* ABOUT THIS TASK *
Going line by line through the records below, write out everything starting with the line containing "left shoulder: (331, 270)" and going on through the line containing "right front paw: (532, 292)", exactly and inclusively. Pictures do not go in.
####################
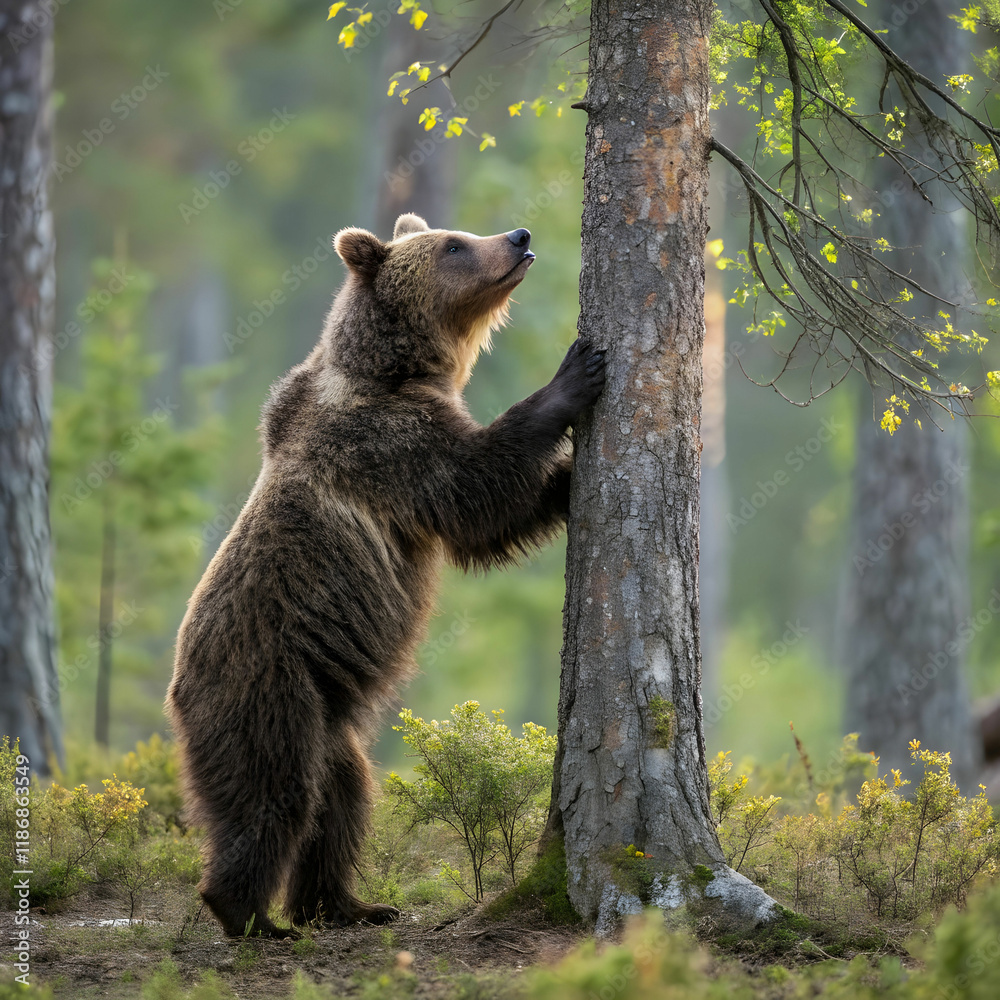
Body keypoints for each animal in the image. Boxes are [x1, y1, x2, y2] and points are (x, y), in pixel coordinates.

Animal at [165, 212, 605, 937]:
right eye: (454, 245)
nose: (517, 236)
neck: (398, 369)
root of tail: (176, 690)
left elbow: (494, 517)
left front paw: (567, 482)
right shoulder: (386, 444)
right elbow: (473, 486)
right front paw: (574, 376)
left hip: (327, 713)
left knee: (342, 794)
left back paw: (350, 904)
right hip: (266, 684)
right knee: (274, 790)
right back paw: (248, 914)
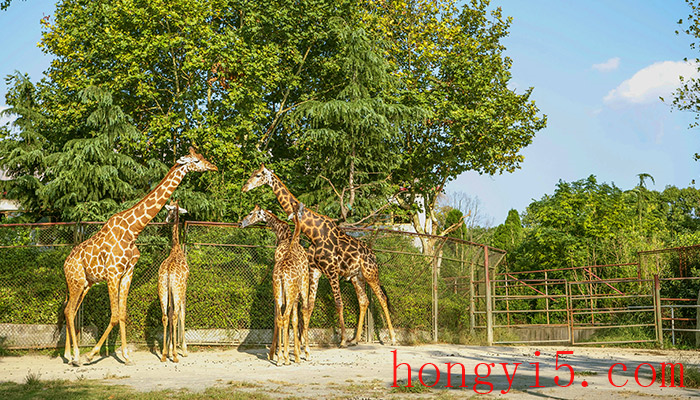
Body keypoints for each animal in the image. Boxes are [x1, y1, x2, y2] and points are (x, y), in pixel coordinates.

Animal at [63, 147, 216, 366]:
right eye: (196, 160)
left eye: (202, 157)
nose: (214, 166)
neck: (133, 230)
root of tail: (65, 263)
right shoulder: (113, 274)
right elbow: (114, 315)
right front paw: (91, 353)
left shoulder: (127, 273)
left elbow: (122, 314)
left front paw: (126, 356)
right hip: (75, 281)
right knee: (69, 311)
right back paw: (76, 356)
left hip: (84, 283)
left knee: (71, 310)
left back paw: (68, 355)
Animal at [241, 205, 312, 364]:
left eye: (251, 213)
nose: (240, 223)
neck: (286, 238)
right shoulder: (302, 285)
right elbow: (296, 317)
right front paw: (297, 352)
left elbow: (286, 318)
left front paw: (281, 352)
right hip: (293, 290)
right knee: (292, 316)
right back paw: (289, 355)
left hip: (281, 291)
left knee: (281, 317)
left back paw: (281, 356)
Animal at [242, 164, 396, 346]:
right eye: (253, 173)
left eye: (258, 175)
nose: (244, 188)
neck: (313, 233)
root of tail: (373, 254)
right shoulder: (315, 270)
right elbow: (309, 305)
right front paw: (303, 340)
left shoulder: (331, 270)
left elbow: (338, 303)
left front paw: (342, 340)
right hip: (356, 276)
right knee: (364, 301)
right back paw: (356, 339)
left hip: (370, 273)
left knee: (382, 297)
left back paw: (392, 338)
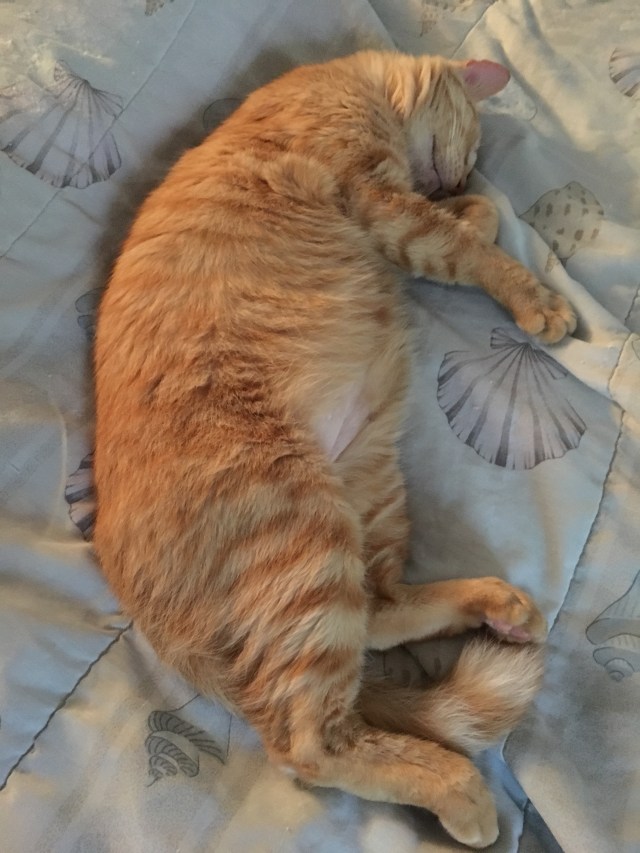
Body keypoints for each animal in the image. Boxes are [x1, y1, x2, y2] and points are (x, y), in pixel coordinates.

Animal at [93, 51, 575, 848]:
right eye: (474, 144)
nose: (456, 182)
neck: (351, 84)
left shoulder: (396, 210)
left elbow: (473, 228)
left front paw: (477, 210)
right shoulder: (379, 196)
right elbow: (471, 250)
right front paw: (532, 292)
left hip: (366, 488)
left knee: (380, 615)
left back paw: (496, 606)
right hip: (300, 529)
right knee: (310, 743)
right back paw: (458, 790)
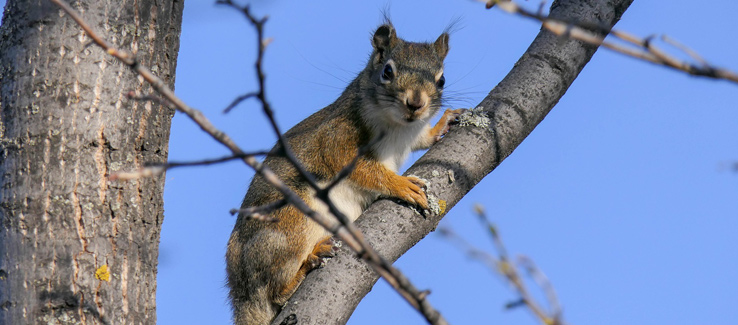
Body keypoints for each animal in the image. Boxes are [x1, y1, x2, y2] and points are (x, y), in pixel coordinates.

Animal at [227, 21, 462, 322]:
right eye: (387, 71)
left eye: (441, 80)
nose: (415, 103)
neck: (400, 127)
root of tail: (241, 293)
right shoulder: (338, 134)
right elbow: (349, 162)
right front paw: (400, 185)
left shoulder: (412, 134)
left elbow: (424, 138)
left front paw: (444, 122)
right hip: (287, 224)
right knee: (275, 291)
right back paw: (307, 264)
####################
* RESPONSE FOR THIS EXERCISE *
left shoulder: (331, 270)
left elbow: (338, 303)
left front paw: (342, 340)
right hip: (356, 276)
right knee: (364, 301)
right back paw: (356, 339)
left hip: (370, 273)
left knee: (382, 297)
left back paw: (392, 338)
Body keypoints for each animal in the image. Boxes are [x1, y1, x2, y2] and points are (x, y), in pixel coordinates.

Animal at [93, 51, 575, 848]:
right eye: (474, 144)
nose: (456, 182)
neck: (351, 84)
left shoulder: (396, 210)
left elbow: (473, 228)
left front paw: (477, 210)
right shoulder: (379, 196)
right elbow: (471, 250)
right front paw: (532, 292)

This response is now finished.